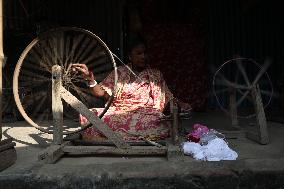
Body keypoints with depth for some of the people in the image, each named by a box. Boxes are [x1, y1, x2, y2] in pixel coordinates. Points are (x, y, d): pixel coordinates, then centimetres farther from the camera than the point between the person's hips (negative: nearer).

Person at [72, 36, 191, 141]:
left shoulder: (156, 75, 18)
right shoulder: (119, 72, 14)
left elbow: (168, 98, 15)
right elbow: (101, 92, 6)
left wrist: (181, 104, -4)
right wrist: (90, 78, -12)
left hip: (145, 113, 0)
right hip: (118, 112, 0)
________________________________________
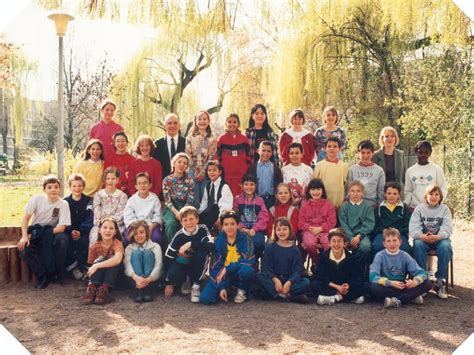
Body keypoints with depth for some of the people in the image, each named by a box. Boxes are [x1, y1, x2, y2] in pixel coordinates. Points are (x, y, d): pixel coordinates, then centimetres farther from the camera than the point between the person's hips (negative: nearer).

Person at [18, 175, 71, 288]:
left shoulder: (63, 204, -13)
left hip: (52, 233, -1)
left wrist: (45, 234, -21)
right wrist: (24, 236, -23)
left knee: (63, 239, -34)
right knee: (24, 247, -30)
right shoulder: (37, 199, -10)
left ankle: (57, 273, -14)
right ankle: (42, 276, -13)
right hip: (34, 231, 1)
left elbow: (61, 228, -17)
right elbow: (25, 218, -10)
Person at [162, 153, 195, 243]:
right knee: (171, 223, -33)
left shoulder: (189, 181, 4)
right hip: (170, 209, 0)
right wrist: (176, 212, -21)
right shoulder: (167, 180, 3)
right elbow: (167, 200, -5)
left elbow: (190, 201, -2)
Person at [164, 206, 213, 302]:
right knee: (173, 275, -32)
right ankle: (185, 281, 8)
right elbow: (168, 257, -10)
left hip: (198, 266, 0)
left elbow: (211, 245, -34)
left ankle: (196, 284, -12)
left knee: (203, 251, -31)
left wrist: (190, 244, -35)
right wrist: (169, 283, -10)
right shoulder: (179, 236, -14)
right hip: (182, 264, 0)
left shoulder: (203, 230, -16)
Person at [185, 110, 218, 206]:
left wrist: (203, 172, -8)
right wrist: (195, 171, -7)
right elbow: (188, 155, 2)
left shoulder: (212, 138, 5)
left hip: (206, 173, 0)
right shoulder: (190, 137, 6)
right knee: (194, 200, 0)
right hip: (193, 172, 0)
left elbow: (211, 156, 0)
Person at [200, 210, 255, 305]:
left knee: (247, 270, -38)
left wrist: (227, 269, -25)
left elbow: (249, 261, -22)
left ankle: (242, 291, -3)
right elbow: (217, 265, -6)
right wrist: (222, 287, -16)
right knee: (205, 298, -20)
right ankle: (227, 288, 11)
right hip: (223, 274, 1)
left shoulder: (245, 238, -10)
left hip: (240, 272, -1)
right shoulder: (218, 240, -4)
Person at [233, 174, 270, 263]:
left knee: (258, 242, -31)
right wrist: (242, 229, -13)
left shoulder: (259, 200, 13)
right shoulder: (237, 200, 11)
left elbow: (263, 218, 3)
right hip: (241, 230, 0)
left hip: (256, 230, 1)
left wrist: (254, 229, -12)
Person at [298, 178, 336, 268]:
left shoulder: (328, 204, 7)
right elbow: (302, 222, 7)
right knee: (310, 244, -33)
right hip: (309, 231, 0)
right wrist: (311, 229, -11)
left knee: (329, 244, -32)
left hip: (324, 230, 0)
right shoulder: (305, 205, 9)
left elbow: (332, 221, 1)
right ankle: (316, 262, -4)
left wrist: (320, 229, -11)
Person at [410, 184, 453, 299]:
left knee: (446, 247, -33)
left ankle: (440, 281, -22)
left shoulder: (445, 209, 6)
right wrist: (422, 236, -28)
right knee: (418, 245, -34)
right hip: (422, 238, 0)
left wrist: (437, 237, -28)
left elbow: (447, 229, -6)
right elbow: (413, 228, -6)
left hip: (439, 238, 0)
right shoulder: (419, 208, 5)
________________________________________
■ WHAT THIS TASK INVOLVES
Both the line containing "right hip: (182, 264, 0)" and the line containing "left hip: (256, 230, 1)" belong in the answer. Print them and every line above that falls between them exactly, and no others.

■ OUTPUT FOR THIS EXERCISE
right hip: (182, 264, 0)
left shoulder: (203, 230, -16)
Person at [185, 110, 218, 206]:
left wrist: (203, 172, -8)
right wrist: (195, 171, -7)
right elbow: (188, 155, 2)
left shoulder: (212, 138, 5)
left hip: (206, 173, 0)
right shoulder: (190, 137, 6)
right knee: (194, 200, 0)
right hip: (193, 172, 0)
left elbow: (211, 156, 0)
Person at [200, 210, 255, 305]:
left knee: (247, 270, -38)
left wrist: (227, 269, -25)
left elbow: (249, 261, -22)
left ankle: (242, 291, -3)
right elbow: (217, 265, -6)
right wrist: (222, 287, -16)
right knee: (205, 298, -20)
right ankle: (227, 288, 11)
right hip: (223, 274, 1)
left shoulder: (245, 238, -10)
left hip: (240, 272, -1)
right shoulder: (218, 240, -4)
Person at [233, 174, 270, 263]:
left knee: (258, 242, -31)
right wrist: (242, 229, -13)
left shoulder: (259, 200, 13)
right shoulder: (237, 200, 11)
left elbow: (263, 218, 3)
right hip: (241, 230, 0)
left hip: (256, 230, 1)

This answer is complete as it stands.